» EXERCISE DIRECTIONS
Convert the lines from the one containing "True or false: Base" through the end of the records into a JSON list of strings, one string per line, leaving out blank lines.

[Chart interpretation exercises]
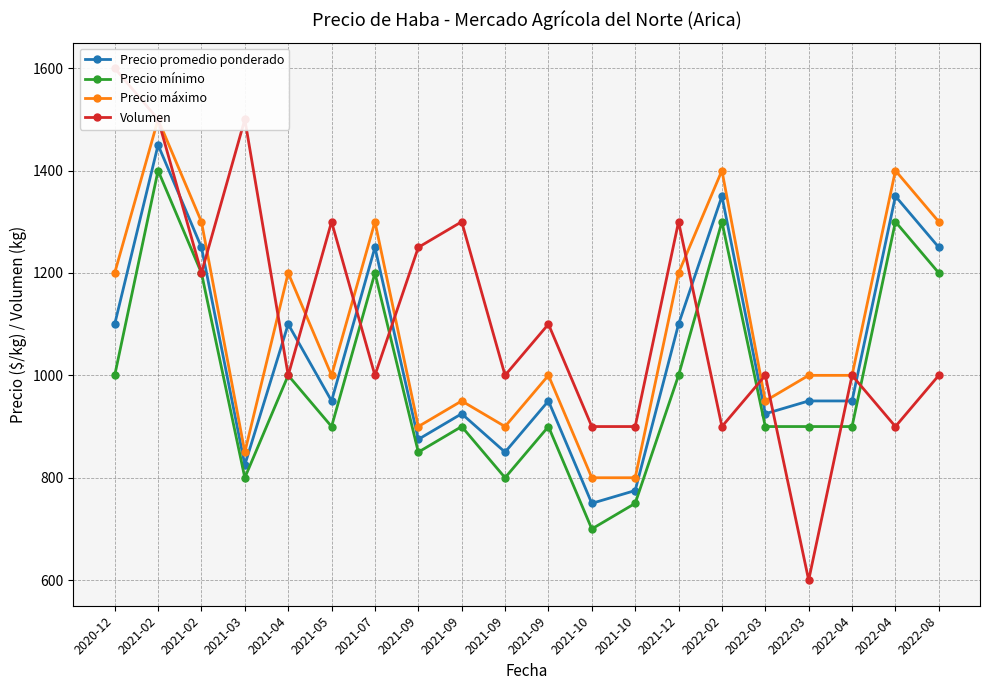

What are all the series names shown in the legend?

Precio promedio ponderado, Precio mínimo, Precio máximo, Volumen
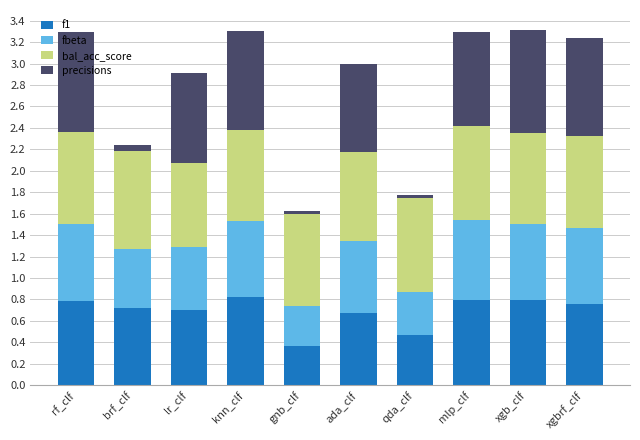

What is the sum of all f1 values?

6.9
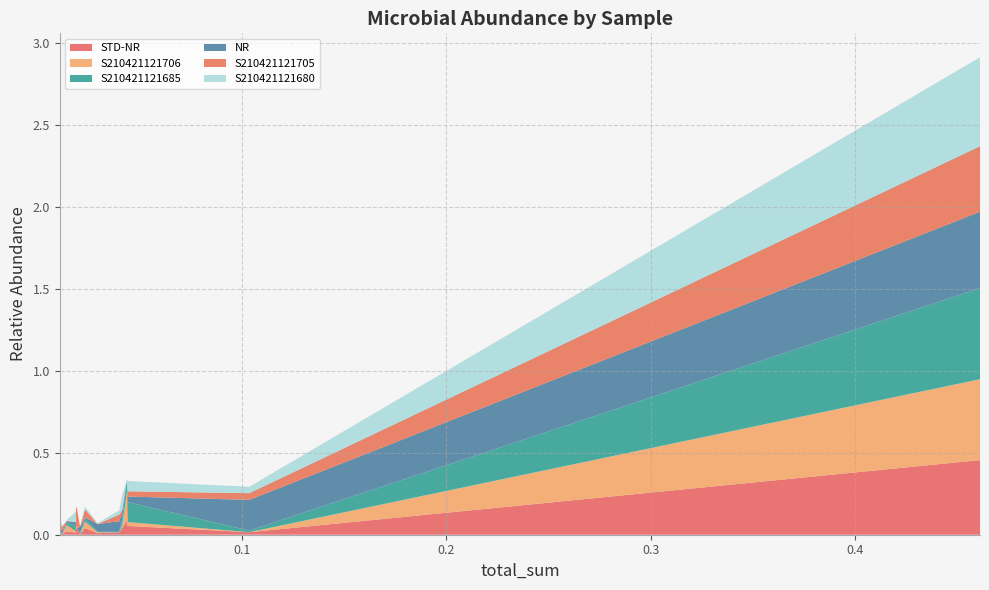

What are all the series names shown in the legend?

STD-NR, S210421121706, S210421121685, NR, S210421121705, S210421121680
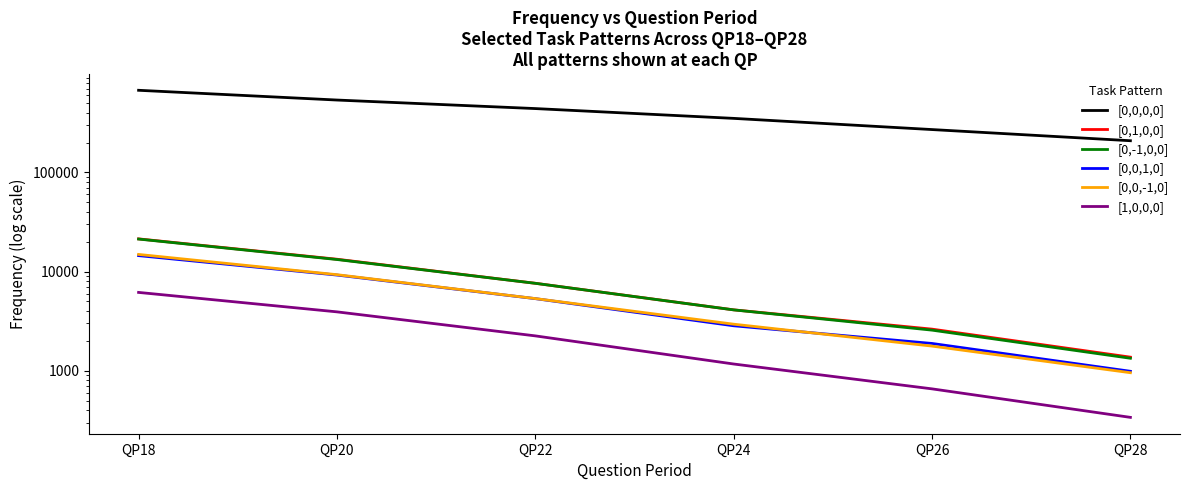

At how many categories does at least one series exceed 210852?

5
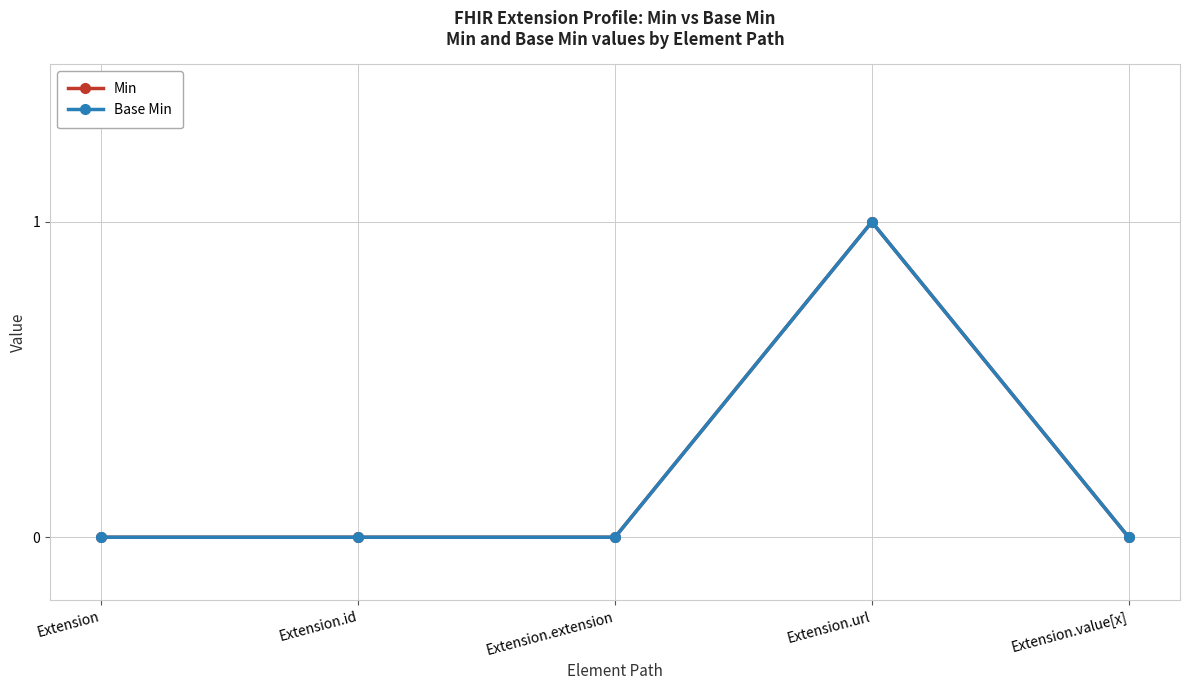

True or false: Base Min has more than 2 interior local peaks.

False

» OUTPUT OF THE TASK
[
  "True or false: Base Min has more than 2 interior local peaks.",
  "False"
]